Dietary guidelines do not clearly distinguish between milk and other dairy products.5 Michaëlsson and colleagues are suggesting a signal of harm specifically from milk, but not from fermented dairy products with a low lactose content (including yogurt and cheese), where associations were in the other direction. The authors found that people who consume milk are similar to those who consume yogurt or cheese, making it less likely that the findings are the spurious result of other differences correlated with milk intake, such as alcohol consumption. Confounding would be even less likely if consumers of fermented milk products and consumers of milk had similar risks of death from a cause unrelated to dairy consumption, such as accidents. Future researchers should explore this possibility. Michaëlsson and colleagues found stronger associations of milk with risk in women than in men, perhaps due to differences in study design between male and female cohorts, or perhaps as a result of residual confounding.
Michaëlsson and colleagues suggest that milk is harmful because a metabolite of lactose, D-galactose, mimics aging through inflammation and oxidative stress in animal models. The authors show that milk, but not fermented dairy products, is positively associated with a biomarker of oxidative stress (8-iso-PGF2α), but they could not test whether the positive associations of milk with hip fracture, cardiovascular mortality, and death were specifically mediated by D-galactose. D-galactose relates to bone metabolism in animals11; evidence concerning the cardiovascular effects of D-galactose is limited.
Lactase persistence has evolved independently several times and shows signs of preferential selection,12 indicating that lactase persistence may promote survival to adulthood or fertility but not necessarily longevity. Inability to process D-galactose, galactosemia, is associated with reproductive abnormalities,13 suggesting that D-galactose or its metabolities could have reproductive effects. However, a theory stands or falls according to how its predictions withstand testing and not according to the plausibility of its mechanism. Tests in humans to confirm or refute the role of milk and D-galactose or its metabolites in early survival, fertility, and longevity are not available.
Michaëlsson and colleagues raise a fascinating possibility, about the potential harms of milk with an interesting inner mechanism involving D-galactose, which is consistent with ecological evidence9 10 and animal studies.11 Their findings should be interpreted cautiously though because the authors rely on observational not experimental evidence, potentially reflecting correlation not causation.
As milk features in many dietary guidelines5 and both hip fractures and cardiovascular disease are relatively common among older people, improving the evidence base for dietary recommendations could have substantial benefits for everyone. Comparing the health of adults with and without genetic lactase persistence in a setting where milk intake is discretionary and reflects only lactase persistence might be the most expeditious way forward, although randomized controlled trials, if feasible and ethical, would be most convincing.

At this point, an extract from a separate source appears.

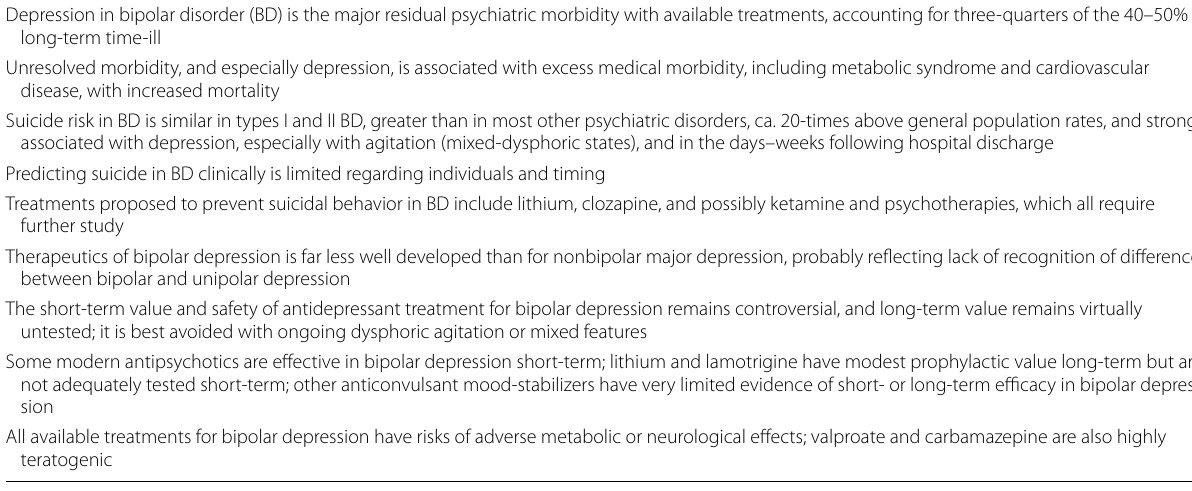
Table 5 Current status of depression in bipolar disorder Depression in bipolar disorder (BD) is the major residual psychiatric morbidity with available treatments, accounting for three-quarters of the 40–50% long-term time-ill Unresolved morbidity, and especially depression, is associated with excess medical morbidity, including metabolic syndrome and cardiovascular disease, with increased mortality Suicide risk in BD is similar in types I and II BD, greater than in most other psychiatric disorders, ca. 20-times above general population rates, and strongly associated with depression, especially with agitation (mixed-dysphoric states), and in the days–weeks following hospital discharge Predicting suicide in BD clinically is limited regarding individuals and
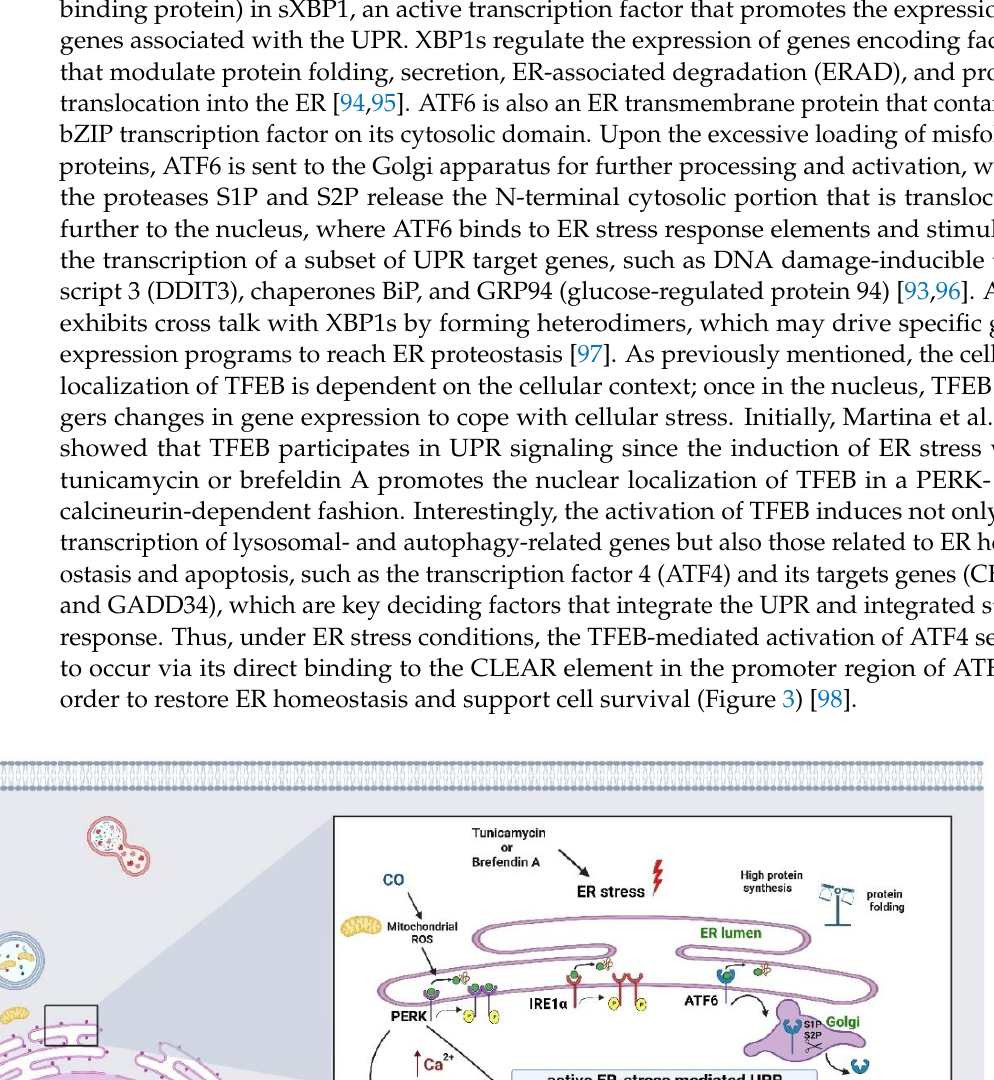
cells, where activated PERK led to an increase in cytosolic Ca 2+ levels that subsequently promoted the translocation of TEFB into the nucleus via the calcineurin-dependent dephosphorylation of TFEB. These findings suggest that the activation of PERK – TFEB sig- naling could decrease amyloidogenesis in neurodegenerative diseases [101]. It is well doc- umented that UPR increases ER cross talk with autophagy in each of the three canonical branches of the UPR, and it activates autophagy, which permits the restoration of ER ho- meostasis. Recent work by Zhang et al. [102] showed that the promoter of Tfeb possesses a consensus sequence recognized by the transcription factor sXBP1. Interestingly, a ChIP assay showed the enrichment of sXBP1 on the promoter of Tfeb in primary hepatocytes treated with thapsigargin and in the livers of fasted mice. Moreover, the overexpression of sXBP1 increases the nuclear localization of TFEB and induces autophagy flux; together, the data demonstrated that the ER and autophagy are functionally coupled at the tran- scriptional level via the XBP1-mediated activation of TFEB (Figure 3) [102]. Similar find- ings were made when several cell line cultures or rodent models were treated with distinct compounds such as Kazinol C, Isobacachalcone, DFS, or Guanabenz, respectively; these were able to activate ER stress-associated UPR components su ch as PERK, ATF6, IRE1α phosphorylation, BiP, CHOP, ATG7, GADD34, and sXBP1, as well as the nuclear translo- cation of TFEB and autophagy. However, the underlying molecular details remain un- known [103 – 106].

As milk consumption may rise globally with economic development and increasing consumption of animal source foods, the role of milk in mortality needs to be established definitively now.
Cite this as: BMJ 2014;349:g6205
Competing interests: I have read and understood the BMJ policy on declaration of interests and declare the following interests: none.
Provenance and peer review: Commissioned; not externally peer reviewed.